EXERCISE: Across the entries, count the lines that include "middle" and report only that number.

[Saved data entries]
···

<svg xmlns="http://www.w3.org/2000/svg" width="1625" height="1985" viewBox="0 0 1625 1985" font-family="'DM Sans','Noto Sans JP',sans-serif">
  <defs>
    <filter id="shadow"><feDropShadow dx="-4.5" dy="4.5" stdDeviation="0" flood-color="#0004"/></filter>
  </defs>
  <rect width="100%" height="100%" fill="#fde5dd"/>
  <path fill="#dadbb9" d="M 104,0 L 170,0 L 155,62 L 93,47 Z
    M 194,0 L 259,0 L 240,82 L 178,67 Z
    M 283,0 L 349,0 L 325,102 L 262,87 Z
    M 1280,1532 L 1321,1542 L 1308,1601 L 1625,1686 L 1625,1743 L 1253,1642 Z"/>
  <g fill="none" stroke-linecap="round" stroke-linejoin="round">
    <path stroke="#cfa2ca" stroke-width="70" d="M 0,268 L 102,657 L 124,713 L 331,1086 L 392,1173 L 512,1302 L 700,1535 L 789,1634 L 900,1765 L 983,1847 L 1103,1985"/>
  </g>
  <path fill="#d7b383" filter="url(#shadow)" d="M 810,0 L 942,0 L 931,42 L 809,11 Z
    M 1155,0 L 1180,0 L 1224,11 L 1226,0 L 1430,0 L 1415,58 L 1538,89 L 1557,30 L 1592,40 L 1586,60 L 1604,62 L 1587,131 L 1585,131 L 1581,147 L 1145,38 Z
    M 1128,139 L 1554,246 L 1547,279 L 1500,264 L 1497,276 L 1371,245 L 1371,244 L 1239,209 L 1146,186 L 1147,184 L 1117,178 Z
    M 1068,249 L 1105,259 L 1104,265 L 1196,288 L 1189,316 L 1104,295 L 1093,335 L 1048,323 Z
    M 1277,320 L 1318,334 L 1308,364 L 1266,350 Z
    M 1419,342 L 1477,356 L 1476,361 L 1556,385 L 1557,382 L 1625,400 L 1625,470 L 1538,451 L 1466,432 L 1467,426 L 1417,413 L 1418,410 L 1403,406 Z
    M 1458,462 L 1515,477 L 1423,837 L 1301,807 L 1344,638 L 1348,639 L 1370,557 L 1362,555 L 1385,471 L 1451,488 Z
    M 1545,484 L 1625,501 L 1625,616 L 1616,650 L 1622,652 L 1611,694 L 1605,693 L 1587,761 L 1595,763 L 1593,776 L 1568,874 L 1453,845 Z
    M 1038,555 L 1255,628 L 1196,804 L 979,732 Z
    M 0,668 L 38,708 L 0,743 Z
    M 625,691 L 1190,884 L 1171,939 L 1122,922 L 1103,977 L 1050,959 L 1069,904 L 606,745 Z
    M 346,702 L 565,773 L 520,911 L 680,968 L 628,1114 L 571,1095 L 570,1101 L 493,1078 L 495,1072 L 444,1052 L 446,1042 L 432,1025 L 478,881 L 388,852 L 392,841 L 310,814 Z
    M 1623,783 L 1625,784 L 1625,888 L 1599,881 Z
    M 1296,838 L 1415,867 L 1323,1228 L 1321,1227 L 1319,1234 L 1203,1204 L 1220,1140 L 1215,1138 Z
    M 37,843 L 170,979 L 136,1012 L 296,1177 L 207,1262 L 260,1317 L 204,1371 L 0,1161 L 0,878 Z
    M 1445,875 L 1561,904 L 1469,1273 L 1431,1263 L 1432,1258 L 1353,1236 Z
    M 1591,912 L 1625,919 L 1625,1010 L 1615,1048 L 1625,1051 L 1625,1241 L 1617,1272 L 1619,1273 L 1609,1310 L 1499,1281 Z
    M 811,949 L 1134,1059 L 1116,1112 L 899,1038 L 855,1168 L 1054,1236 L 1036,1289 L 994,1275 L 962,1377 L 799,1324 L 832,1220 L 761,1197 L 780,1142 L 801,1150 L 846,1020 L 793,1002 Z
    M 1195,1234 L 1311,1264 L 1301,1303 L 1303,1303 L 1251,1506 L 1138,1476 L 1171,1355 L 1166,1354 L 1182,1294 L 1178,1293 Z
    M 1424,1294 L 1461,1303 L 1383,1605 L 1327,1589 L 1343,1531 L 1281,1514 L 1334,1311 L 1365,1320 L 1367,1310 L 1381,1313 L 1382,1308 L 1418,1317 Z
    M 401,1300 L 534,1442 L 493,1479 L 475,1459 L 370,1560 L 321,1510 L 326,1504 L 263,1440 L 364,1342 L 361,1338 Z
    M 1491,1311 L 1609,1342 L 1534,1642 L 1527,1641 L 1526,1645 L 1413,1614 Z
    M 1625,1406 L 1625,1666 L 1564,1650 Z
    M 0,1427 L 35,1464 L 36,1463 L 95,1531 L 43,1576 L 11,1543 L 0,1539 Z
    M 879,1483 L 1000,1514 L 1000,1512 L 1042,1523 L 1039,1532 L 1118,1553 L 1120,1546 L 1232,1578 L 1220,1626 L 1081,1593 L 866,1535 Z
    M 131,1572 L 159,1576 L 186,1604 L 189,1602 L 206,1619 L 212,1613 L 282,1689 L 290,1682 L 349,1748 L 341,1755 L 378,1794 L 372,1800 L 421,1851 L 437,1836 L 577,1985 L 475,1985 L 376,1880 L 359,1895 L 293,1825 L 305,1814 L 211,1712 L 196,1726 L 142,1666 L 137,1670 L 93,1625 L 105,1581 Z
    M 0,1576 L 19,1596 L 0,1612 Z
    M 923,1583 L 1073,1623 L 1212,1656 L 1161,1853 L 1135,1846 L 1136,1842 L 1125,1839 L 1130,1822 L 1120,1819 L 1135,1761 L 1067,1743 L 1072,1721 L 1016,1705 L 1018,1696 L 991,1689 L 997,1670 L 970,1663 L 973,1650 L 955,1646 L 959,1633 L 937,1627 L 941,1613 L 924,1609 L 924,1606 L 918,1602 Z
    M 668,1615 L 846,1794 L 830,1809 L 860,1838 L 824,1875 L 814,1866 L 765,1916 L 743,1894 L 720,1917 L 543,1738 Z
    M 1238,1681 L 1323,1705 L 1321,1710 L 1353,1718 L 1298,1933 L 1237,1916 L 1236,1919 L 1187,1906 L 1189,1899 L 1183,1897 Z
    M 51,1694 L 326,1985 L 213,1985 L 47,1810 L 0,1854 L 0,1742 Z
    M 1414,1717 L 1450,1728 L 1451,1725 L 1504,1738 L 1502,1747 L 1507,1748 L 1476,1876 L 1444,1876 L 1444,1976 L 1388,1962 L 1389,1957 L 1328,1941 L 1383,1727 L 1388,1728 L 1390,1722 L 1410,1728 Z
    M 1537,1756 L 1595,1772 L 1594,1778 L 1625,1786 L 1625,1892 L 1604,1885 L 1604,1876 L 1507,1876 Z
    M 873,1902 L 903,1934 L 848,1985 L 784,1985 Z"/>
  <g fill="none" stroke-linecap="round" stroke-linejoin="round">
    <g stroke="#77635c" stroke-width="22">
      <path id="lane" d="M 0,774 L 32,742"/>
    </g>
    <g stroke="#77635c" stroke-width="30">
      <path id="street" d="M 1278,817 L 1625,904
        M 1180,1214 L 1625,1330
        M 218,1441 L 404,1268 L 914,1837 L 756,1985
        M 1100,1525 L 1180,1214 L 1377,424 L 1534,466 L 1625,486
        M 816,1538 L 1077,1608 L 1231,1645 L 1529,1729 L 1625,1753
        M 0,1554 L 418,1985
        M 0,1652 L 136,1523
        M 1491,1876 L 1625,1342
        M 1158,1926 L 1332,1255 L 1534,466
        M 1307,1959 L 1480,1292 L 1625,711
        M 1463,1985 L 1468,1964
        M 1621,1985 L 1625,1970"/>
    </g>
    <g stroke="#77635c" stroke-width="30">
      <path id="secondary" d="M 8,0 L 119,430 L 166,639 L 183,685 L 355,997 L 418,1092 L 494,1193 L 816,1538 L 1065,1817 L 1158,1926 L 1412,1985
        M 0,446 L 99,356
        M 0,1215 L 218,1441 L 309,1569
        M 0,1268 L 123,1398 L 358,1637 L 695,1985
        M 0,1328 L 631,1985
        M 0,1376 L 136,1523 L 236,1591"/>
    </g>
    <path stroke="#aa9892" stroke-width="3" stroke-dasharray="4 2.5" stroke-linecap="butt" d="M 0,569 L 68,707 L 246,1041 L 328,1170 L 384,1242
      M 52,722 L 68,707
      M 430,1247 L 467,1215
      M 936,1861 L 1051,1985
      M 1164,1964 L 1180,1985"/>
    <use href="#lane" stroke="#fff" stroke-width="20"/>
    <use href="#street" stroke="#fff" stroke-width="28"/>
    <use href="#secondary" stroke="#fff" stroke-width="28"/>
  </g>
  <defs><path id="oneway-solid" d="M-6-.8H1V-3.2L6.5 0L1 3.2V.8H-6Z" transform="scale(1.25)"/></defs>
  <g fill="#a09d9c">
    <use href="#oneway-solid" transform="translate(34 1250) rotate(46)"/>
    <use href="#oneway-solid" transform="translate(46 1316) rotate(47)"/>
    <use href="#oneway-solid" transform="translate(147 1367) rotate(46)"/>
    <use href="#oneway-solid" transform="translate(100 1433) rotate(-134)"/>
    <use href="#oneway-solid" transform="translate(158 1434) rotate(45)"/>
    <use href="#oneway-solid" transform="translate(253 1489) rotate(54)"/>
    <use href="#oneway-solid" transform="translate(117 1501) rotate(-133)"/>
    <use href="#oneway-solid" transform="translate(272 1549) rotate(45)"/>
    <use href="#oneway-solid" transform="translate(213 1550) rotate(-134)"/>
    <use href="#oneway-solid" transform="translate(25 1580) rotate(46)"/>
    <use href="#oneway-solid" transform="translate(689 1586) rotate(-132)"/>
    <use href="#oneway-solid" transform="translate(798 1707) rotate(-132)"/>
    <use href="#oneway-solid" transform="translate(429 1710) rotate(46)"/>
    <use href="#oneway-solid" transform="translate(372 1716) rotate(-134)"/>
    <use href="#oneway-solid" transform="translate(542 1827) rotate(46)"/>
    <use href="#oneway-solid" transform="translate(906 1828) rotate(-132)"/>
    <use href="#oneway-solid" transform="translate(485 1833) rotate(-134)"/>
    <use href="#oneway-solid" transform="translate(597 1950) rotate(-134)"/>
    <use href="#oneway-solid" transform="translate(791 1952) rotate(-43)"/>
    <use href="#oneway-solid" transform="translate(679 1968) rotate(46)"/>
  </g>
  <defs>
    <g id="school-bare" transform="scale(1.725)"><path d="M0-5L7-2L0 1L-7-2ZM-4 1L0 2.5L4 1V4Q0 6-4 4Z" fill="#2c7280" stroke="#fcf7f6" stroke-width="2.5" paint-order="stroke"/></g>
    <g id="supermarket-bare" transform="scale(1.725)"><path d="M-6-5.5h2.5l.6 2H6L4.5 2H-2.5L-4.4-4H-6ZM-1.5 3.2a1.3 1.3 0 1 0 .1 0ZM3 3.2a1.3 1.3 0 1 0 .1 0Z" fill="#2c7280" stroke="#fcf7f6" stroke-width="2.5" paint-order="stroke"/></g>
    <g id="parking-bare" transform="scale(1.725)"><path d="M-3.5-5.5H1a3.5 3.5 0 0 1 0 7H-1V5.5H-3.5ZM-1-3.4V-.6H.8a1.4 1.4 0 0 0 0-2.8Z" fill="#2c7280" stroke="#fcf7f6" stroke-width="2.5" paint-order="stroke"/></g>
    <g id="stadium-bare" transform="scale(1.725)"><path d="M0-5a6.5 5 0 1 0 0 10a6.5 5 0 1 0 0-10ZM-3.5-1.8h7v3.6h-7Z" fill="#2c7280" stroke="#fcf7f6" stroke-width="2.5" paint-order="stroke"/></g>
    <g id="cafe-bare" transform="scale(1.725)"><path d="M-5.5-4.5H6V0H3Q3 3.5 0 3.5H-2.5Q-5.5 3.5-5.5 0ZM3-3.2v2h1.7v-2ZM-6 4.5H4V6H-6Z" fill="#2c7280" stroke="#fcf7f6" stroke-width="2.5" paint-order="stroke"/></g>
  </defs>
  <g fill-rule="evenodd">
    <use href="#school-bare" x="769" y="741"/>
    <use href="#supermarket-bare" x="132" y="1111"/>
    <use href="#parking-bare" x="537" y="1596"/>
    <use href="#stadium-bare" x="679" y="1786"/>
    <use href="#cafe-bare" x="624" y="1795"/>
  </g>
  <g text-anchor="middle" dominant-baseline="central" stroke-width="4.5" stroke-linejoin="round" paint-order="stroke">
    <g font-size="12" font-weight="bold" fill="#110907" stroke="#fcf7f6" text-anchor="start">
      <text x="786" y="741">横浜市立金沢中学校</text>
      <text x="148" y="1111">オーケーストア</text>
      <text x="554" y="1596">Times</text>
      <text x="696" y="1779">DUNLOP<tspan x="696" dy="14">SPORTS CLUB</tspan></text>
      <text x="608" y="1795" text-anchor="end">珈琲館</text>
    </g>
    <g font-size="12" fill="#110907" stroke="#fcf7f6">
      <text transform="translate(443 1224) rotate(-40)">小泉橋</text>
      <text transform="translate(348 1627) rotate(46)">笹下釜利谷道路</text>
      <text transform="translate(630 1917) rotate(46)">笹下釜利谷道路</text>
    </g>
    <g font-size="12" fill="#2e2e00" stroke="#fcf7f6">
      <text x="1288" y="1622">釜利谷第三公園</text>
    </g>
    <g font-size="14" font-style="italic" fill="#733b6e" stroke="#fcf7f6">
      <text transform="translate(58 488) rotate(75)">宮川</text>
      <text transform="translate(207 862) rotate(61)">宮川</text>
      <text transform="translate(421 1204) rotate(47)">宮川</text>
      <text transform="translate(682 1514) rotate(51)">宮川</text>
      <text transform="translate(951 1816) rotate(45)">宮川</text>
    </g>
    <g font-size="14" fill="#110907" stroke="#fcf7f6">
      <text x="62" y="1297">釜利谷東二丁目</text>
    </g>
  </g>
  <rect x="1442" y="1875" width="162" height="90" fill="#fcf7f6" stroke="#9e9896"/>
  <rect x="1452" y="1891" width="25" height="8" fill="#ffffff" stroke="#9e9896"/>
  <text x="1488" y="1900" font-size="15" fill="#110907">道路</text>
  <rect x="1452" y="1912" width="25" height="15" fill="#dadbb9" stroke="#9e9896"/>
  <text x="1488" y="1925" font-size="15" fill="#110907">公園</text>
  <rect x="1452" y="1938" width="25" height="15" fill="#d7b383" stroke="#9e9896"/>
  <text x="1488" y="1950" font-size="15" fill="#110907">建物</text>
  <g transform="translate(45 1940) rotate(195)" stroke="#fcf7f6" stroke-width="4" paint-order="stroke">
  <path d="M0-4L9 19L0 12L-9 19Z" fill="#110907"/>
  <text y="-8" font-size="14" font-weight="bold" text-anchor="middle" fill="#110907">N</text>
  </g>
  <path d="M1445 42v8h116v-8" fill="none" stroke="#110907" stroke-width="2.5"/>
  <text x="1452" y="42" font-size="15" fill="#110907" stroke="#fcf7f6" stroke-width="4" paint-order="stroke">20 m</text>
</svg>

···

SOLUTION TO THE EXERCISE: 2